Rewrite everything from the start of the data down to the line containing "10: (149, 115)", swapping "top-left" for "upper-left" and changing nothing else. Leave the pictures out of your answer.

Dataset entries
######

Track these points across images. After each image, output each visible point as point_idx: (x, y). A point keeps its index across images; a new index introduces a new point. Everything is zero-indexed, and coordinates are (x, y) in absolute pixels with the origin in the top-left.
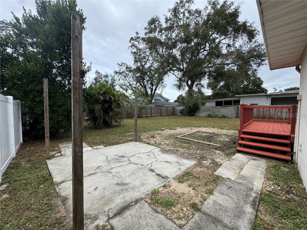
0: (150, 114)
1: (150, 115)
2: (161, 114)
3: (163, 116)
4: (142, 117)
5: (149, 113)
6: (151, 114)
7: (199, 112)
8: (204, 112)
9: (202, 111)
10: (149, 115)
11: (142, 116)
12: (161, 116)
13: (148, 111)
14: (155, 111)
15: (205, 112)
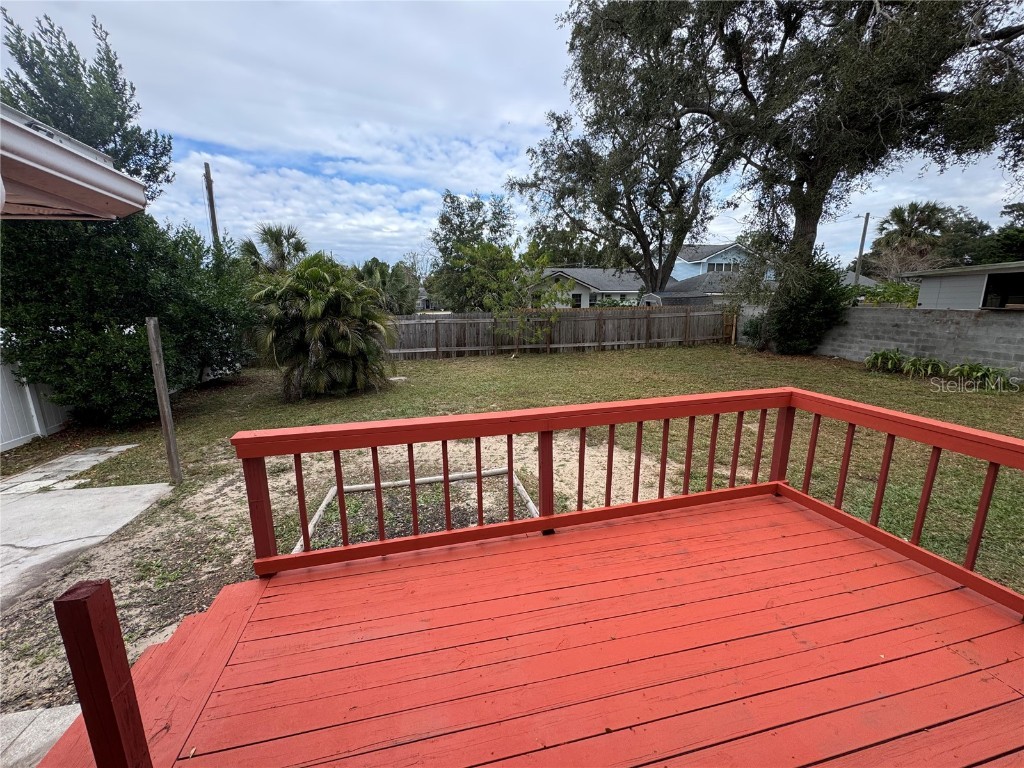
0: (592, 341)
1: (596, 344)
2: (649, 336)
3: (659, 345)
4: (555, 351)
5: (588, 337)
6: (600, 336)
7: (841, 335)
8: (867, 337)
9: (857, 333)
10: (586, 345)
11: (556, 349)
12: (651, 346)
13: (583, 329)
14: (619, 327)
15: (878, 338)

######

§ Final answer:
Track these points across images. After each image, output each visible point as point_idx: (x, y). A point keeps its index across images; a new index introduces a new point. Everything is zero-indexed, and coordinates are (x, y) in absolute pixels with the origin in the upper-left.
0: (150, 114)
1: (150, 115)
2: (161, 114)
3: (163, 116)
4: (142, 117)
5: (149, 113)
6: (151, 114)
7: (199, 112)
8: (204, 112)
9: (202, 111)
10: (149, 115)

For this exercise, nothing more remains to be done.